**TASK TO COMPLETE:**
Images don't belong in the copy. Output the rest of the data exactly.

**RECORDED DATA:**
<<<<

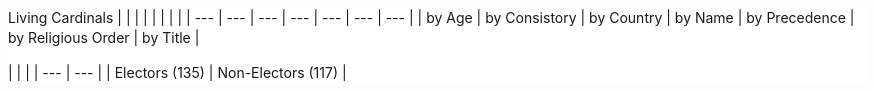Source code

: Living Cardinals
| | | | | | | | | --- | --- | --- | --- | --- | --- | --- | | by Age | by Consistory | by Country | by Name | by Precedence | by Religious Order | by Title |

| | | | --- | --- | | Electors (135) | Non-Electors (117) |
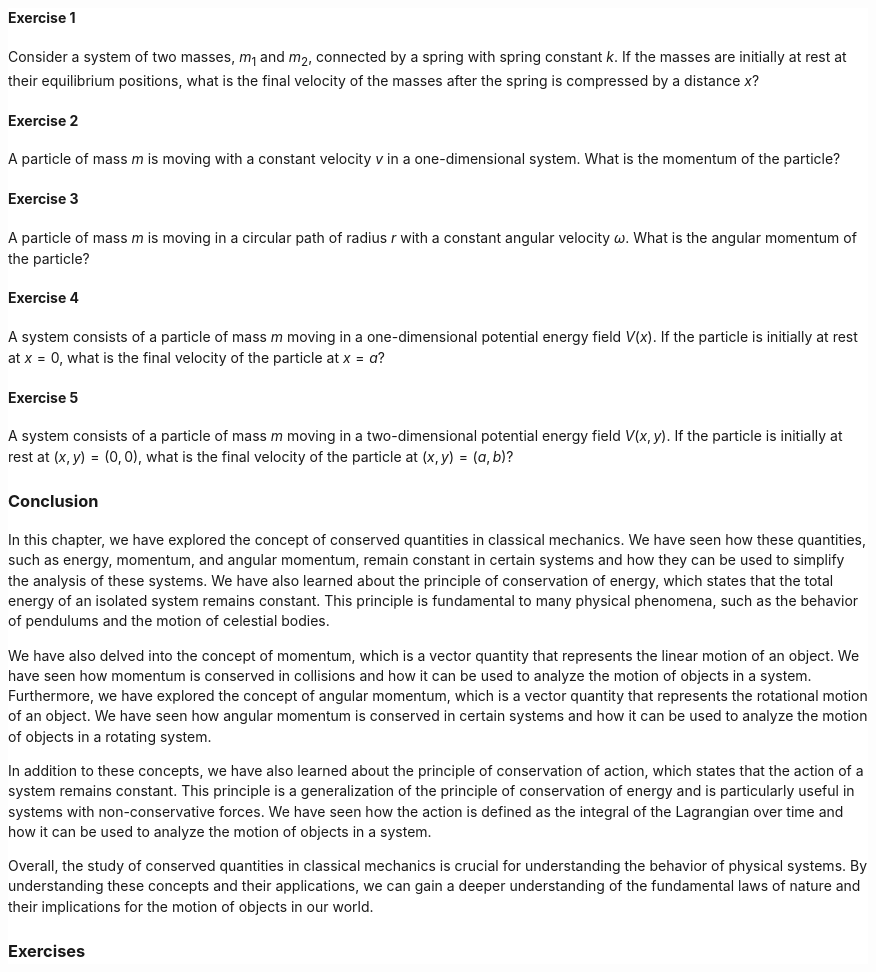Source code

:#### Exercise 1
Consider a system of two masses, $m_1$ and $m_2$, connected by a spring with spring constant $k$. If the masses are initially at rest at their equilibrium positions, what is the final velocity of the masses after the spring is compressed by a distance $x$?

#### Exercise 2
A particle of mass $m$ is moving with a constant velocity $v$ in a one-dimensional system. What is the momentum of the particle?

#### Exercise 3
A particle of mass $m$ is moving in a circular path of radius $r$ with a constant angular velocity $\omega$. What is the angular momentum of the particle?

#### Exercise 4
A system consists of a particle of mass $m$ moving in a one-dimensional potential energy field $V(x)$. If the particle is initially at rest at $x=0$, what is the final velocity of the particle at $x=a$?

#### Exercise 5
A system consists of a particle of mass $m$ moving in a two-dimensional potential energy field $V(x,y)$. If the particle is initially at rest at $(x,y)=(0,0)$, what is the final velocity of the particle at $(x,y)=(a,b)$?


### Conclusion

In this chapter, we have explored the concept of conserved quantities in classical mechanics. We have seen how these quantities, such as energy, momentum, and angular momentum, remain constant in certain systems and how they can be used to simplify the analysis of these systems. We have also learned about the principle of conservation of energy, which states that the total energy of an isolated system remains constant. This principle is fundamental to many physical phenomena, such as the behavior of pendulums and the motion of celestial bodies.

We have also delved into the concept of momentum, which is a vector quantity that represents the linear motion of an object. We have seen how momentum is conserved in collisions and how it can be used to analyze the motion of objects in a system. Furthermore, we have explored the concept of angular momentum, which is a vector quantity that represents the rotational motion of an object. We have seen how angular momentum is conserved in certain systems and how it can be used to analyze the motion of objects in a rotating system.

In addition to these concepts, we have also learned about the principle of conservation of action, which states that the action of a system remains constant. This principle is a generalization of the principle of conservation of energy and is particularly useful in systems with non-conservative forces. We have seen how the action is defined as the integral of the Lagrangian over time and how it can be used to analyze the motion of objects in a system.

Overall, the study of conserved quantities in classical mechanics is crucial for understanding the behavior of physical systems. By understanding these concepts and their applications, we can gain a deeper understanding of the fundamental laws of nature and their implications for the motion of objects in our world.

### Exercises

>>>>

**RESPONSE BOX:**
Source code

: Living Cardinals
| | | | | | | | | --- | --- | --- | --- | --- | --- | --- | | by Age | by Consistory | by Country | by Name | by Precedence | by Religious Order | by Title |

| | | | --- | --- | | Electors (135) | Non-Electors (117) |
Source code

:#### Exercise 1
Consider a system of two masses, $m_1$ and $m_2$, connected by a spring with spring constant $k$. If the masses are initially at rest at their equilibrium positions, what is the final velocity of the masses after the spring is compressed by a distance $x$?

#### Exercise 2
A particle of mass $m$ is moving with a constant velocity $v$ in a one-dimensional system. What is the momentum of the particle?

#### Exercise 3
A particle of mass $m$ is moving in a circular path of radius $r$ with a constant angular velocity $\omega$. What is the angular momentum of the particle?

#### Exercise 4
A system consists of a particle of mass $m$ moving in a one-dimensional potential energy field $V(x)$. If the particle is initially at rest at $x=0$, what is the final velocity of the particle at $x=a$?

#### Exercise 5
A system consists of a particle of mass $m$ moving in a two-dimensional potential energy field $V(x,y)$. If the particle is initially at rest at $(x,y)=(0,0)$, what is the final velocity of the particle at $(x,y)=(a,b)$?


### Conclusion

In this chapter, we have explored the concept of conserved quantities in classical mechanics. We have seen how these quantities, such as energy, momentum, and angular momentum, remain constant in certain systems and how they can be used to simplify the analysis of these systems. We have also learned about the principle of conservation of energy, which states that the total energy of an isolated system remains constant. This principle is fundamental to many physical phenomena, such as the behavior of pendulums and the motion of celestial bodies.

We have also delved into the concept of momentum, which is a vector quantity that represents the linear motion of an object. We have seen how momentum is conserved in collisions and how it can be used to analyze the motion of objects in a system. Furthermore, we have explored the concept of angular momentum, which is a vector quantity that represents the rotational motion of an object. We have seen how angular momentum is conserved in certain systems and how it can be used to analyze the motion of objects in a rotating system.

In addition to these concepts, we have also learned about the principle of conservation of action, which states that the action of a system remains constant. This principle is a generalization of the principle of conservation of energy and is particularly useful in systems with non-conservative forces. We have seen how the action is defined as the integral of the Lagrangian over time and how it can be used to analyze the motion of objects in a system.

Overall, the study of conserved quantities in classical mechanics is crucial for understanding the behavior of physical systems. By understanding these concepts and their applications, we can gain a deeper understanding of the fundamental laws of nature and their implications for the motion of objects in our world.

### Exercises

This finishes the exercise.